Workers at an Amazon fulfillment center in Minnesota are planning to rain on the company’s Prime Day parade, organizing a walk-off to call attention to working conditions, employee status and pay, according to a report in Bloomberg.
The workers plan to stage two three-hour walk-offs on different shifts next Monday, July 15, the first day of the two-day Prime Day sales extravaganza. The Amazon facility in Shakopee, MN outside Minneapolis is one of about 100 distribution, fulfillment and sortation centers the company operates in the U.S.
“Amazon is going to be telling one story about itself, which is they can ship a Kindle to your house in one day, isn’t that wonderful,” William Stolz, one of the strike organizers, told Bloomberg. “We want to take the opportunity to talk about what it takes to make that work happen and put pressure on Amazon to protect us and provide safe, reliable jobs.”
Amazon workers in Europe have struck before around Prime Day and Black Friday to put pressure on the company, but there has been relative labor peace here.
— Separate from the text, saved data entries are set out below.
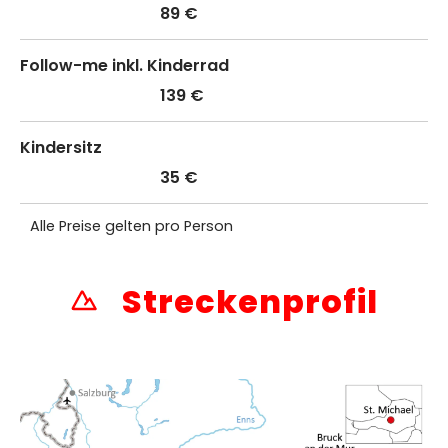
89 €
Follow-me inkl. Kinderrad
139 €
Kindersitz
35 €
Alle Preise gelten pro Person
Streckenprofil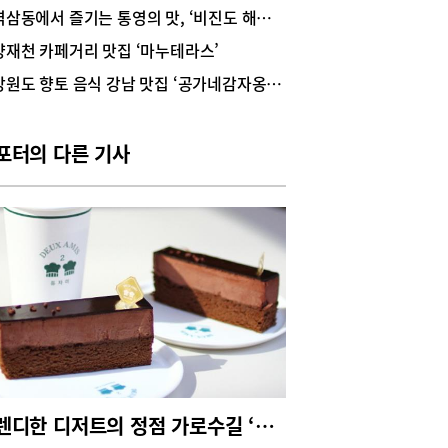
로 사람들의 식문화와 식성도 크게 변화하면서 수
역삼동에서 즐기는 통영의 맛, ‘비진도 해물뚝배기’
 식당들이 새로 생겨나고 없어졌다. 잠원동 ‘건너
양재천 카페거리 맛집 ‘마누테라스’
먹방길’로 불리는 이 골목도 그 영향에서 벗어날 수
지만 여전히 성업 중인 맛집들도 꽤 있다. 프로간
강원도 향토 음식 강남 맛집 ‘공가네감자옹심이’
장, 한성돈까스, 로꼬로꼬 조개찜 그리고 중식당
리’가 바로 그곳. 중식 맛이 예전과 같지 않다는 비
인 시각이 있는 요즘, ‘공리’는 변함없는 맛과 서비
포터의 다른 기사
 이 자리에서 25년을 꿋꿋하게 버텨온 대표적인
동 터줏대감이다. 30년 경력의 최석규 오너 셰프
"힘든 시기에도 고품격 음식을 고집해온 결과, 고객
 변함없는 사랑을 얻었다"며 감사 인사를 전한
24시간 운영에도 일정한 맛 유지안으로 들어서면
편의 주방을 중심으로 1층의 2개(10인·8인) 룸과
한 홀, 그리고 2층의 4개 룸, 3층의 12인석 원탁 3
등 여유롭고 아늑한 공간이 펼쳐진다. 내부 인테리
 내공 쌓인 맛집답게 편안하고 정갈한 분위기다.
에 셔츠와 정장 바지로 단정하게 차려입은 직원들
세심한 서비스가 신뢰감을 더해준다.‘공리’는 24시
영업에 단골 중심의 구조, 빠른 회전율, 안정된 품질
모토로 한다. 이곳의 핵심은 ‘24시간 운영에도 일정
트렌디한 디저트의 정점 가로수길 ‘듀자미’
품질’을 유지하는 독창적인 시스템이다. 최 셰프는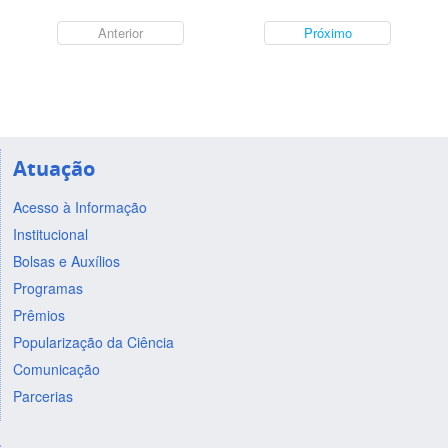
Anterior
Próximo
Atuação
Acesso à Informação
Institucional
Bolsas e Auxílios
Programas
Prêmios
Popularização da Ciência
Comunicação
Parcerias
Contract pilots flying for Amazon Air, its growing air freight division, have staged strikes protesting their pay scale, and there was a three-hour walk-off in March at the Shakopee facility.
An Amazon spokesperson told Bloomberg the company provides competitive hourly rates ranging from $16.25 to $20.80 with benefits, while offering tours of the facility to check out the working conditions there.
Last year Amazon instituted a $15 minimum wage in response to various criticisms. It has been weathering attacks from Democratic politicians about working conditions, benefits and pay, including from presidential hopeful Sen. Bernie Sanders of Vermont and firebrand U.S. Rep. Alexandria Ocasio-Cortez of New York.